Effect of Carbon Dioxide on Calcitonin Gene-Related Peptide Secretion From Trigeminal Neurons
Article first published online: 7 JUN 2007
Headache: The Journal of Head and Face Pain
Volume 47, Issue 10, pages 1385–1397, November/December 2007
How to Cite
Vause, C., Bowen, E., Spierings, E. and Durham, P. (2007), Effect of Carbon Dioxide on Calcitonin Gene-Related Peptide Secretion From Trigeminal Neurons. Headache: The Journal of Head and Face Pain, 47: 1385–1397. doi: 10.1111/j.1526-4610.2007.00850.x
- Issue published online: 3 DEC 2007
- Article first published online: 7 JUN 2007
- Accepted for publication April 18, 2007.
- carbon dioxide;
Objective.— The goal of this study was to determine whether the physiological effects of carbon dioxide (CO2) involve regulation of CGRP secretion from trigeminal sensory neurons.
Background.— The neuropeptide calcitonin gene-related peptide (CGRP) is implicated in the pathophysiology of allergic rhinosinusitis and migraine. Recent clinical evidence supports the use of noninhaled intranasal delivery of 100% CO2 for treatment of these diseases. Patients report 2 distinct physiological events: first, a short duration stinging or burning sensation within the nasal mucosa, and second, alleviation of primary symptoms.
Methods.— Primary cultures of rat trigeminal ganglia were utilized to investigate the effects of CO2 on CGRP release stimulated by a depolarizing stimulus (KCl), capsaicin, nitric oxide, and/or protons.

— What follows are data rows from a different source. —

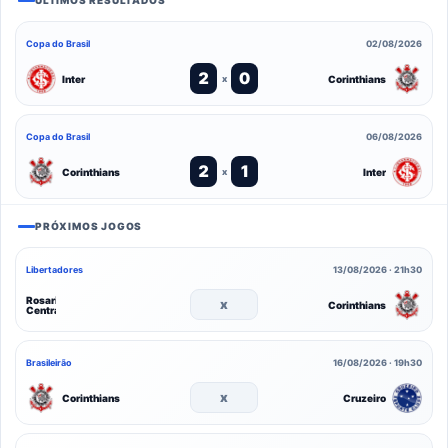
ÚLTIMOS RESULTADOS
Copa do Brasil
02/08/2026
2
0
Inter
Corinthians
x
Copa do Brasil
06/08/2026
2
1
Corinthians
Inter
x
PRÓXIMOS JOGOS
Libertadores
13/08/2026 · 21h30
Rosario
x
Corinthians
Central
Brasileirão
16/08/2026 · 19h30
x
Corinthians
Cruzeiro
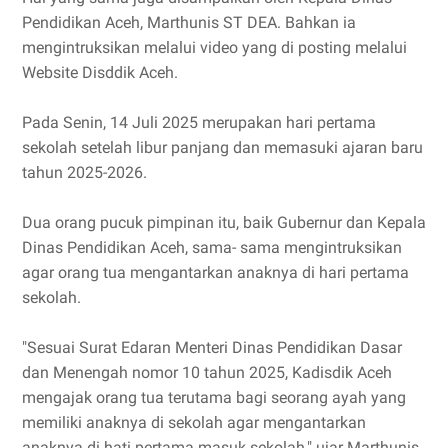
Pendidikan Aceh, Marthunis ST DEA. Bahkan ia
mengintruksikan melalui video yang di posting melalui
Website Disddik Aceh.
Pada Senin, 14 Juli 2025 merupakan hari pertama
sekolah setelah libur panjang dan memasuki ajaran baru
tahun 2025-2026.
Dua orang pucuk pimpinan itu, baik Gubernur dan Kepala
Dinas Pendidikan Aceh, sama- sama mengintruksikan
agar orang tua mengantarkan anaknya di hari pertama
sekolah.
"Sesuai Surat Edaran Menteri Dinas Pendidikan Dasar
dan Menengah nomor 10 tahun 2025, Kadisdik Aceh
mengajak orang tua terutama bagi seorang ayah yang
memiliki anaknya di sekolah agar mengantarkan
anaknya di hati pertama masuk sekolah," ujar Marthunis.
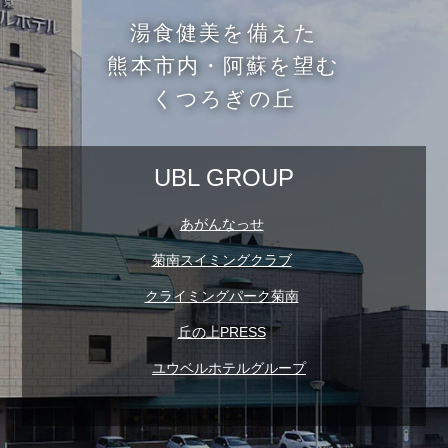
湯食健美を備えた
熊本市内・阿蘇を望む
くつろぎの丘
あがんなっせ
菊南スイミングクラブ
クライミングパーク菊南
丘の上PRESS
ユウベルホテルグループ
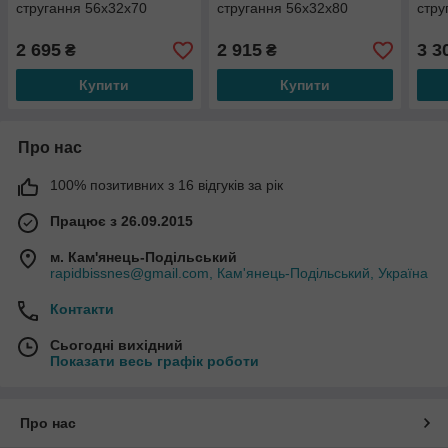
стругання 56х32х70
стругання 56х32х80
стру
2 695
2 915
3 3
₴
₴
Купити
Купити
Про нас
100% позитивних з 16 відгуків за рік
Працює з 26.09.2015
м. Кам'янець-Подільський
rapidbissnes@gmail.com, Кам'янець-Подільський, Україна
Контакти
Сьогодні вихідний
Показати весь графік роботи
Про нас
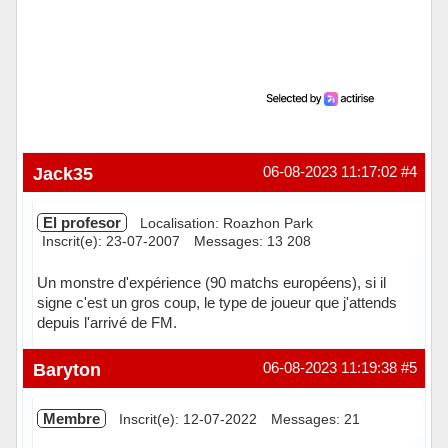
Jack35
06-08-2023 11:17:02
#4
El profesor
Localisation: Roazhon Park
Inscrit(e): 23-07-2007
Messages: 13 208
Un monstre d'expérience (90 matchs européens), si il
signe c'est un gros coup, le type de joueur que j'attends
depuis l'arrivé de FM.
Hors ligne
Baryton
06-08-2023 11:19:38
#5
Membre
Inscrit(e): 12-07-2022
Messages: 21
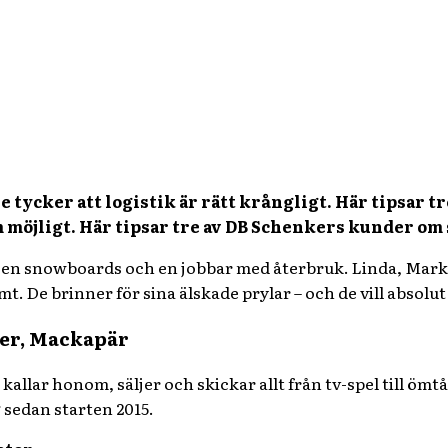
ycker att logistik är rätt krångligt. Här tipsar tre 
 möjligt. Här tipsar tre av DB Schenkers kunder om 
, en snowboards och en jobbar med återbruk. Linda, Mark
. De brinner för sina älskade prylar – och de vill absolut 
er, Mackapär
kallar honom, säljer och skickar allt från tv-spel till ömtå
 sedan starten 2015.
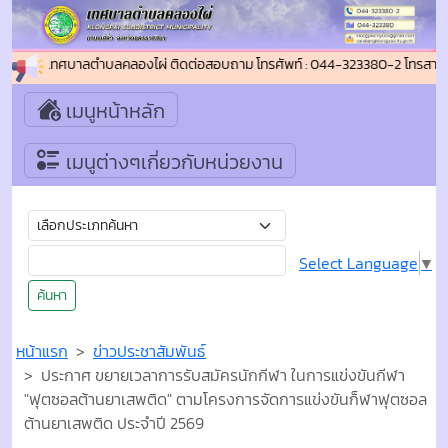
รับเข้าสู่ เทศบาลตำบลคลองไผ่ ติดต่อสอบถาม โทรศัพท์ : 044-323380-2 โทรสาร 
เมนูหน้าหลัก
เมนูต่างๆเกี่ยวกับหน่วยงาน
Select Language
▼
ค้นหา
หน้าแรก
ข่าวประชาสัมพันธ์
ประกาศ ขยายเวลาการรับสมัครนักกีฬา ในการแข่งขันกีฬา
"ฟุตซอลต้านยาเสพติด" ตามโครงการจัดการแข่งขันก็ฬาฟุตซอล
ต้านยาเสพติด ประจำปี 2569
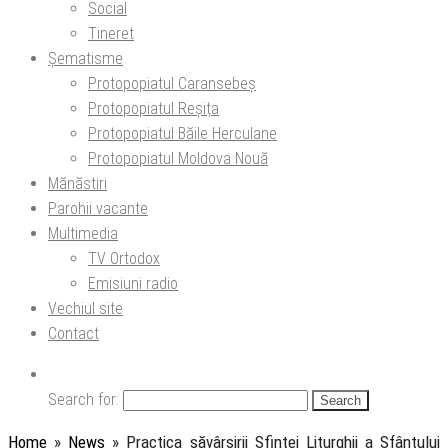
Social
Tineret
Șematisme
Protopopiatul Caransebeș
Protopopiatul Reșița
Protopopiatul Băile Herculane
Protopopiatul Moldova Nouă
Mănăstiri
Parohii vacante
Multimedia
TV Ortodox
Emisiuni radio
Vechiul site
Contact
Search for:
Home
»
News
»
Practica săvârșirii Sfintei Liturghii a Sfântului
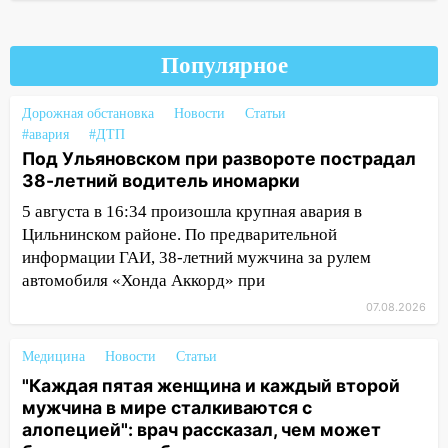
10:16
Внимание! В Ульяновской области
объявлена ракетная опасность
10:00
В Старомайнском районе утонул
Популярное
51-летний мужчина
Дорожная обстановка
Новости
Статьи
09:50
В Ульяновске черный коршун
#авария
#ДТП
застрял в тепловозе
Под Ульяновском при развороте пострадал
38-летний водитель иномарки
09:44
Ульяновские спасатели помогли
юному велосипедисту на улице
5 августа в 16:34 произошла крупная авария в
Чернышевского
Цильнинском районе. По предварительной
информации ГАИ, 38-летний мужчина за рулем
08:21
В Заволжском районе украли два
автомобиля «Хонда Аккорд» при
велосипеда
07.08.2026
07:18
В Ульяновск идет
тридцатиградусная жара: какая будет
Медицина
Новости
Статьи
погода в четверг
"Каждая пятая женщина и каждый второй
06:00
Четыре года борьбы: ульяновские
мужчина в мире сталкиваются с
юристы помогли женщине засудить УК
алопецией": врач рассказал, чем может
за плесень на стенах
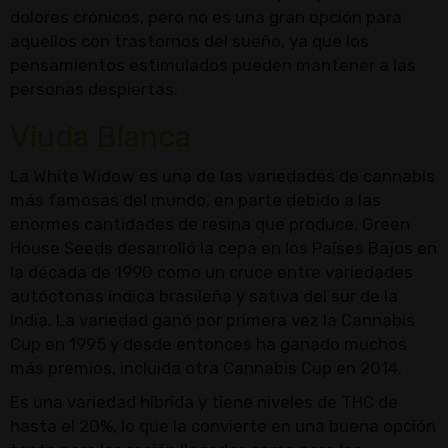
dolores crónicos, pero no es una gran opción para
aquellos con trastornos del sueño, ya que los
pensamientos estimulados pueden mantener a las
personas despiertas.
Viuda Blanca
La White Widow es una de las variedades de cannabis
más famosas del mundo, en parte debido a las
enormes cantidades de resina que produce. Green
House Seeds desarrolló la cepa en los Países Bajos en
la década de 1990 como un cruce entre variedades
autóctonas índica brasileña y sativa del sur de la
India. La variedad ganó por primera vez la Cannabis
Cup en 1995 y desde entonces ha ganado muchos
más premios, incluida otra Cannabis Cup en 2014.
Es una variedad híbrida y tiene niveles de THC de
hasta el 20%, lo que la convierte en una buena opción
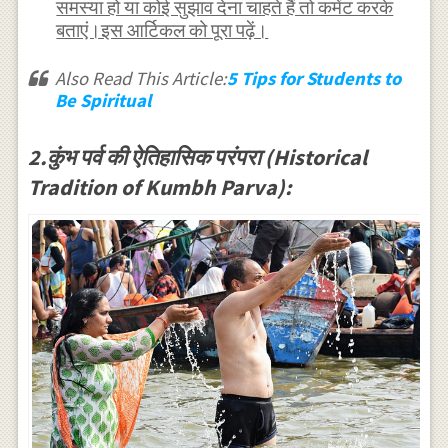
समस्या हो या कोई सुझाव देना चाहते हैं तो कमेंट करके
बताएं।इस आर्टिकल को पूरा पढ़ें।
Also Read This Article:
5 Tips for Students to
Be Spiritual
2.कुंभ पर्व की ऐतिहासिक परंपरा (Historical
Tradition of Kumbh Parva):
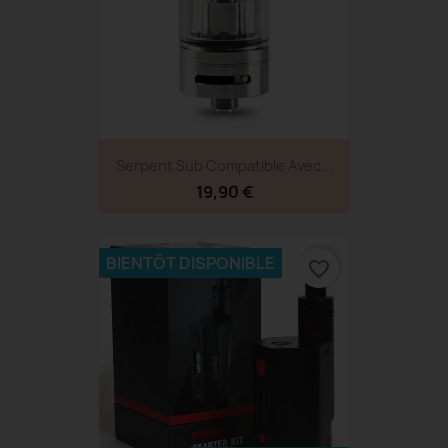
Serpent Sub Compatible Avec...
19,90 €
BIENTÔT DISPONIBLE
favorite_border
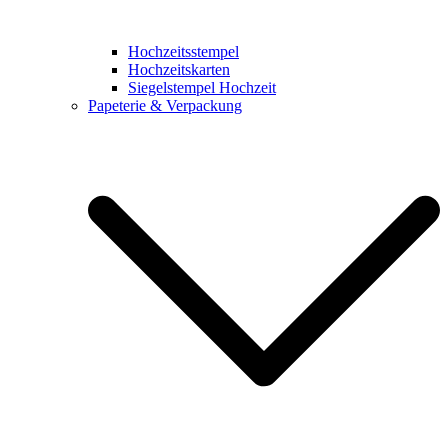
Hochzeitsstempel
Hochzeitskarten
Siegelstempel Hochzeit
Papeterie & Verpackung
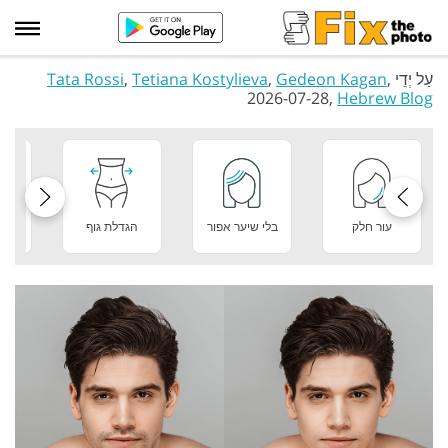
עַל יְדֵי
,
Gedeon Kagan
,
Tetiana Kostylieva
,
Tata Rossi
2026-07-28,
Hebrew Blog
עור חלק
בלי שיער אפור
הגדלת גוף
מר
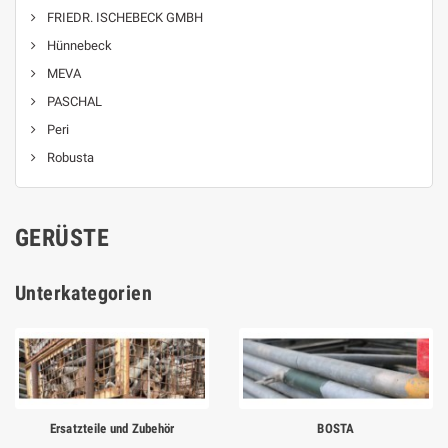
FRIEDR. ISCHEBECK GMBH
Hünnebeck
MEVA
PASCHAL
Peri
Robusta
GERÜSTE
Unterkategorien
Ersatzteile und Zubehör
BOSTA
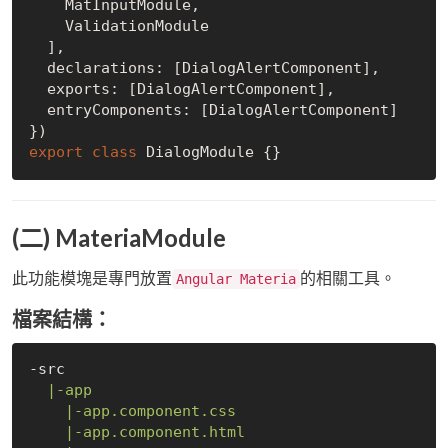
    MatInputModule,

    ValidationModule

  ],

  declarations: [DialogAlertComponent],

  exports: [DialogAlertComponent],

  entryComponents: [DialogAlertComponent]

export
class
(二) MateriaModule
此功能模塊是專門放置
的相關工具。
Angular Materia
檔案結構：
-src

|-app
|-app.component.css
|-app.component.html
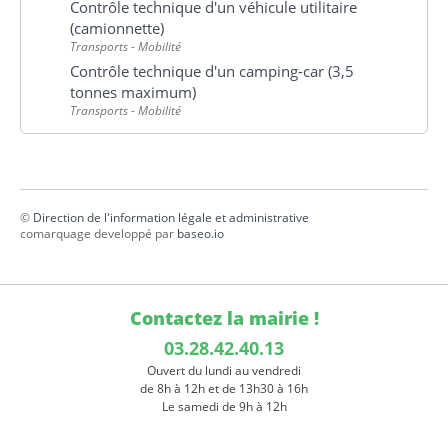
Contrôle technique d'un véhicule utilitaire
(camionnette)
Transports - Mobilité
Contrôle technique d'un camping-car (3,5
tonnes maximum)
Transports - Mobilité
©
Direction de l'information légale et administrative
comarquage developpé par
baseo.io
Contactez la mairie !
03.28.42.40.13
Ouvert du lundi au vendredi
de 8h à 12h et de 13h30 à 16h
Le samedi de 9h à 12h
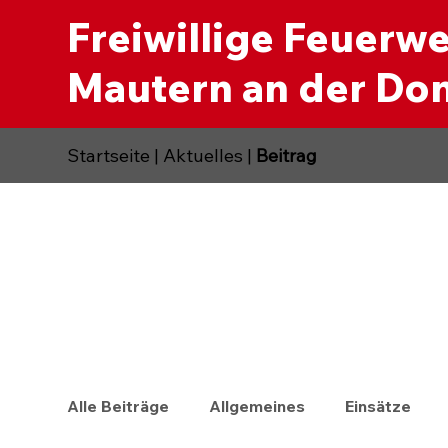
Freiwillige Feuerw
Mautern an der Do
Startseite
|
Aktuelles
|
Beitrag
Alle Beiträge
Allgemeines
Einsätze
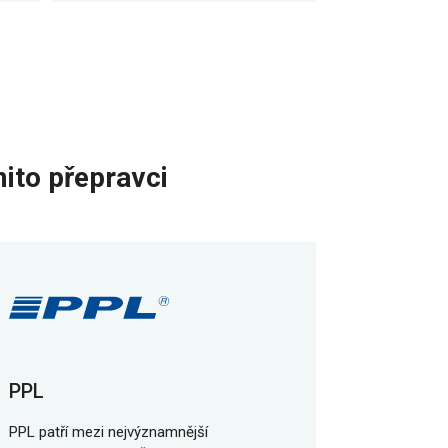
ito přepravci
PPL
PPL patří mezi nejvýznamnější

The amount of CGRP secreted into the culture media was determined using a CGRP-specific radioimmunoassay. Intracellular pH and calcium levels were measured in cultured trigeminal neurons in response to CO2 and stimulatory agents using fluorescent imaging techniques.
Results.— Incubation of primary trigeminal ganglia cultures at pH 6.0 or 5.5 was shown to significantly stimulate CGRP release. Similarly, CO2 treatment of cultures caused a time-dependent acidification of the media, achieving pH values of 5.5-6 that stimulated CGRP secretion. In addition, KCl, capsaicin, and a nitric oxide donor also caused a significant increase in CGRP release. Interestingly, CO2 treatment of cultures under isohydric conditions, which prevents extracellular acidification while allowing changes in PCO2 values, significantly repressed the stimulatory effects of KCl, capsaicin, and nitric oxide on CGRP secretion. We found that CO2 treatment under isohydric conditions resulted in a decrease in intracellular pH and inhibition of the KCl- and capsaicin-mediated increases in intracellular calcium.
Conclusions.— Results from this study provide the first evidence of a unique regulatory mechanism by which CO2 inhibits sensory nerve activation, and subsequent neuropeptide release. Furthermore, the observed inhibitory effect of CO2 on CGRP secretion likely involves modulation of calcium channel activity and changes in intracellular pH.